Não pude ver o jogo de domingo, contra o Vitória, mas, pelos “melhores momentos” sabe-se que o Flamengo foi fragorosamente roubado, quando uma bandeirinha retirou-lhe um legítimo gol marcado por Diego Tardelli. Gol esse que, usando o chavão dos chavões, teria mudado a história do jogo, sabe-se lá para qual lado. Mas há que se aceitar esses erros, pois o que não remédio, remediado está. O de quarta, quando deu Coritiba um a zero, o Flamengo levou um azar dos diabos. Dominava o jogo quando levou um daqueles gols de sinuca, em que a bola bate aqui, resvala acolá e vai ao fundo das redes. Daí em diante, penou para tentar empatar, e o jogo acabou assim mesmo.
Nossos comentaristas, obcecados com a chamada “janela de negociação”, apontam as razões da derrota para as vendas de dois jogadores do elenco rubro-negro, Renato Augusto e Marcinho, no que eu discordo. A venda do primeiro foi um negócio da China, visto que Renato Augusto há tempos joga pelo Flamengo sem nunca ter se firmado. É daquele tipo de jogador que nunca se sabe se ele joga no ataque ou na meia – nem ele mesmo sabe. E quando isso acontece, é porque o tal jogador não é essa coca-cola toda, não. Se ele se transformar num cracaço lá no estrangeiro, vai ter muito rubro-negro chorando, mas que a venda foi um achado, isso foi. Ademais, o jogador sequer vinha atuando. Então, como pode a saída dele ter causado a queda de rendimento da equipe?
A saída de Marcinho, também, não é para deixar seqüelas. É verdade que o moço vinha fazendo gols a torto e a direito, e que suas atuações se destacavam num Flamengo com o meio de campo recheado de cabeças de área e afins. Mas Marcinho é, no fim das contas, um reles jogador mediano. Admito que ele pode até fazer falta nesse primeiro momento, mas já, já o Prof. Pardal vai dar um jeito de arrumar as coisas. O que o Flamengo precisa fazer e usar a tal “janela” a seu favor, pois, repito, vento que venta pra fora venta pra dentro também. No ano passado, foi assim, repatriando jogadores nesse período do campeonato, que a diretoria rubro-negra impulsionou a fabulosa reação que levou a equipe à Libertadores desse ano.

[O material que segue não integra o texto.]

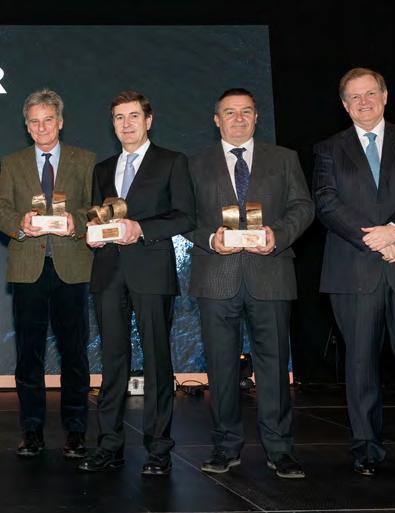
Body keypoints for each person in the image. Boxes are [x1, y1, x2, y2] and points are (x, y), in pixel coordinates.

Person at [313, 67, 395, 481]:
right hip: (353, 269)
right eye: (354, 97)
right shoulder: (328, 148)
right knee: (359, 365)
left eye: (370, 93)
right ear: (344, 105)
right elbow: (326, 202)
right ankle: (366, 450)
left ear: (385, 96)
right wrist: (373, 239)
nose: (364, 102)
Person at [187, 88, 314, 479]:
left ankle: (280, 449)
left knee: (274, 366)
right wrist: (211, 238)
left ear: (257, 117)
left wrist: (279, 235)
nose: (238, 118)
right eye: (229, 112)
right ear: (216, 120)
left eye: (245, 112)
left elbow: (304, 206)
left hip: (270, 273)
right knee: (221, 368)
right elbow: (185, 216)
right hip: (216, 276)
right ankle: (226, 447)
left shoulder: (284, 158)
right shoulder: (194, 163)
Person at [79, 90, 195, 476]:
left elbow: (185, 216)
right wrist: (94, 233)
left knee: (157, 360)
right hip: (108, 273)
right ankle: (109, 445)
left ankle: (158, 449)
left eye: (133, 116)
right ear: (112, 124)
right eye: (118, 117)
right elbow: (98, 218)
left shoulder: (172, 161)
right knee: (112, 362)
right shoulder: (102, 169)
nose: (126, 124)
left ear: (149, 120)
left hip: (152, 271)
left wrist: (140, 228)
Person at [0, 89, 95, 458]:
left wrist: (77, 221)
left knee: (75, 354)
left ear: (61, 122)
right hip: (28, 269)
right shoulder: (11, 164)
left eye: (48, 120)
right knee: (29, 354)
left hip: (72, 267)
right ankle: (32, 430)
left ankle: (76, 431)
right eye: (34, 121)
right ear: (27, 126)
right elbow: (1, 208)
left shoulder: (85, 161)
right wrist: (19, 223)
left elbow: (97, 208)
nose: (42, 127)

Disse que o motivo da queda momentânea do Flamengo não foi a saída desses dois jogadores, no que o leitor fica se perguntando: E qual foi, então? E explico. O Flamengo perde porque o time é ruim, tem um ataque ruim que não faz gol, não tem meias (só cabeças de área), uma zaga razoável e bem protegida, e, aí, sim, dois laterais em excelente forma, que têm garantido bicho da equipe. Reparem que a possibilidade da saída de Juan, um único jogador, já causa vertigens nos flamenguistas. Notem que o lateral não atuou na derrota para o Vitória. Para mim, segundo o raciocínio, derrota do Flamengo o normal. Manchete é esse time sofrível liderar, com folga, o campeonato brasileiro.
Pois a diretoria do Flamengo, depois das duas derrotas, decidiu aposentar o novo modelo de camisa criado pelo patrocinador, achou que dá azar. Ou, por outra, não gostou do tal modelo. Se não gostou, por que aprovou a fabricação? Ou será que a diretoria só viu a camisa pela televisão, quando o time entrou em campo? A impressão que dá – e não é só o caso do Flamengo – é que os clubes aceitam qualquer coisa que o fornecedor de material faça, sem observar os regulamentos de cada clube ou o mínimo de bom senso. Vejam o caso do Botafogo. Não se sabe o porquê, mas abandonou a tradicional camisa listrada em preto e branco para usar um uniforme de juiz. Não gosto de falar de time pequeno, mas o Atlético do Paraná jamais terá a grandeza de um clube centenário se utilizar um uniforme que preserve suas cores, como aconteceu no domingo, frente ao Vasco. Não basta ter um bom estádio, não.
Até a próxima que, no Vasco, quem tem que bater pênalti é o presidente mesmo!!!
Concordo que o time do Flamengo não é um timaço. Mas qual é neste campeonato? Do jeito que está dá para chegar onde está e se manter. Agora, derrota para o Vitória ser normal? É o mesmo que achar que a LDU seria campeã no Maraca. Sds. Rubro negras.